How does that look like? Let's say we have a protocol for producing arbitrary things, and then we have a concrete class that implements the protocol, that conforms to that protocol and it produces ints. And then we have a function that says, "I can accept any producer of things as long as what they produce is int." If I hit a break point, I expect to see my generics resolved.

That is indeed what happens. But how does it work? Well, LLDB looks at your function and it realizes that your function takes a generic argument, P. So, LLDB has to look for type information to resolve P. And it finds it. When you debug generic code, you're going to see a lot of this $ with .type .name special variables. Those special variables carry the generic type information. They're the Swift object metadata for your generic type. Armed with that knowledge, when LLDB sees the argument of type P, it knows to actually use the generic type information to resolve it to its actual dynamic type.

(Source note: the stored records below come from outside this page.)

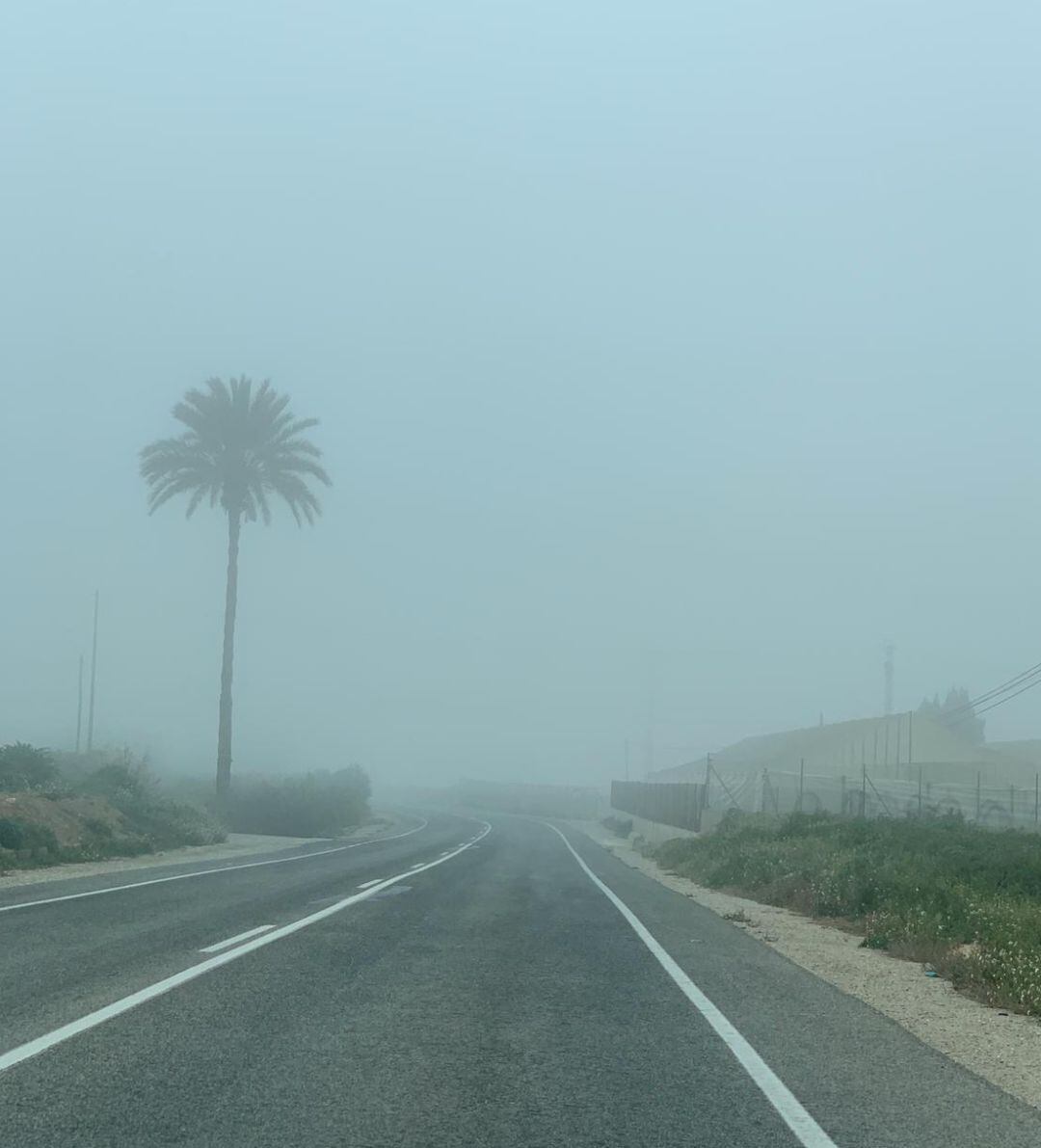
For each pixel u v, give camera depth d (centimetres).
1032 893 2103
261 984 1128
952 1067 915
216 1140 648
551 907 2066
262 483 5569
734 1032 998
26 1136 642
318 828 5650
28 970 1156
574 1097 770
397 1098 748
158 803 4278
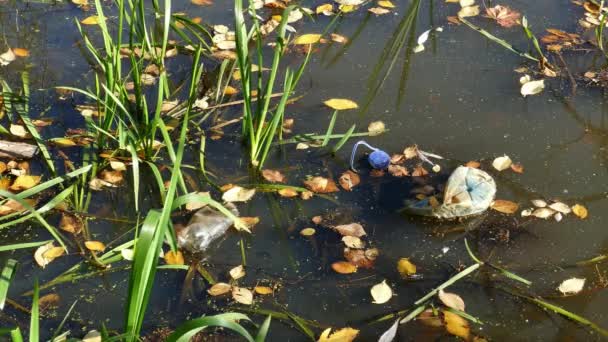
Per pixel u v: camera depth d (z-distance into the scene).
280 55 2.42
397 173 2.46
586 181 2.44
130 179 2.46
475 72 2.72
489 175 2.41
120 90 2.50
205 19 2.90
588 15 2.87
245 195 2.41
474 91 2.67
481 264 2.27
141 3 2.64
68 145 2.52
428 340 2.16
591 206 2.38
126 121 2.57
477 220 2.37
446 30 2.87
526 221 2.36
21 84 2.67
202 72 2.72
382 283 2.23
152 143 2.46
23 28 2.86
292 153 2.52
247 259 2.30
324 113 2.61
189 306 2.21
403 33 2.86
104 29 2.46
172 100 2.64
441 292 2.21
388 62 2.76
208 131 2.57
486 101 2.64
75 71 2.72
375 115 2.60
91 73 2.71
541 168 2.47
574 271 2.27
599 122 2.58
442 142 2.53
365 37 2.85
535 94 2.65
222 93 2.66
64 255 2.30
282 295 2.23
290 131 2.56
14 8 2.94
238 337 2.17
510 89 2.67
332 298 2.23
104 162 2.47
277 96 2.66
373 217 2.38
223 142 2.54
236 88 2.69
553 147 2.52
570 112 2.61
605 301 2.22
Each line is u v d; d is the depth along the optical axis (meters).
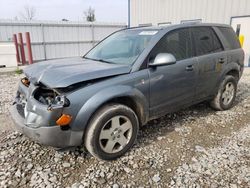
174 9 13.63
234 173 2.65
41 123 2.47
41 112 2.47
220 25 4.46
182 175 2.63
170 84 3.37
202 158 2.96
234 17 10.82
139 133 3.64
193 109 4.73
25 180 2.54
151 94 3.17
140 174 2.66
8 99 5.75
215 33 4.25
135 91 2.96
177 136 3.55
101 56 3.67
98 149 2.74
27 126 2.58
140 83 3.01
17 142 3.36
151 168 2.76
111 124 2.82
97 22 18.97
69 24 17.69
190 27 3.83
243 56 4.84
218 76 4.22
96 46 4.18
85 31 18.58
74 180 2.55
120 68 2.93
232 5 10.82
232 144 3.31
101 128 2.71
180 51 3.58
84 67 2.95
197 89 3.87
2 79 8.83
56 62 3.36
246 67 10.55
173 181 2.53
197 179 2.56
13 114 2.95
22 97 3.06
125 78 2.90
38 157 2.97
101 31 19.41
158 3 14.55
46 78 2.67
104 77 2.78
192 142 3.37
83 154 3.04
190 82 3.67
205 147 3.23
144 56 3.11
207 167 2.77
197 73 3.75
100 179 2.56
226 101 4.59
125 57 3.30
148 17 15.48
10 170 2.70
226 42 4.42
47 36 17.00
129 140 3.02
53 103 2.50
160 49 3.29
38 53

We talked about a few rules about how protocols and generics behave in Swift. Those are general rules and for the most part, they apply to debug builds. A debug build of your code is a very, very, very literal translation of the code you just wrote into native executable code.

The fact that it's very literal a translation is actually good thing for debuggability and that's why they're called debug builds. If my code is translated literally as I'm debugging through it, it's really easy for me to see the correspondence. Evolution, evolutioning machine code execution, evolutioning source code execution. It's really easy for the debugger to maintain that correspondence between what you wrote and what is actually going on on the bare, on the bare metal, on the hardware.

In an optimized build of your code, while maintaining the same semantics, the compiler is actually free to shuffle things a little bit behind your back and that means that the literal evolution of machine code will not correspond anymore to the same sequenced evolution of your source code. There will be steps, there will be jumps, data will not be there that was supposed to be there.

As a result of that, the first rule of debugging optimized code is that you don't. I'm sure it's a lesson some of you in the audience have had to learn. You probably have apps and you probably get bugs from those apps very, very rarely, I'm sure. But sometimes it happens, and the first thing you should do when you get one of those rare, incoming bugs is reproduce it in a debug build of your app. Only if that doesn't work, then, sorry, tough luck. You're going to have to debug optimized code. All the usual caveats apply to Swift and there's a couple new ones that are specific to things we covered in the previous slides.

While in general, type metadata is passed along, the Swift compiler is free in optimized builds to actually specialize away some types, some, your generic functions for some specific types. Also, if the compiler can understand what's going on with protocols and the concrete types and implement them, it's free to do devirtualization to skip dynamic dispatch and directly call into the implementing object.

Objective-C isn't really going anywhere. Some of you, we said, already have apps and it's very likely that those are written in Objective-C. But, even if you start a brand new Swift app for the first time today after this session, you're going to use Cocoa or Cocoa Touch. You're going to import Foundation, import UIKit. Those frameworks are written in Objective-C.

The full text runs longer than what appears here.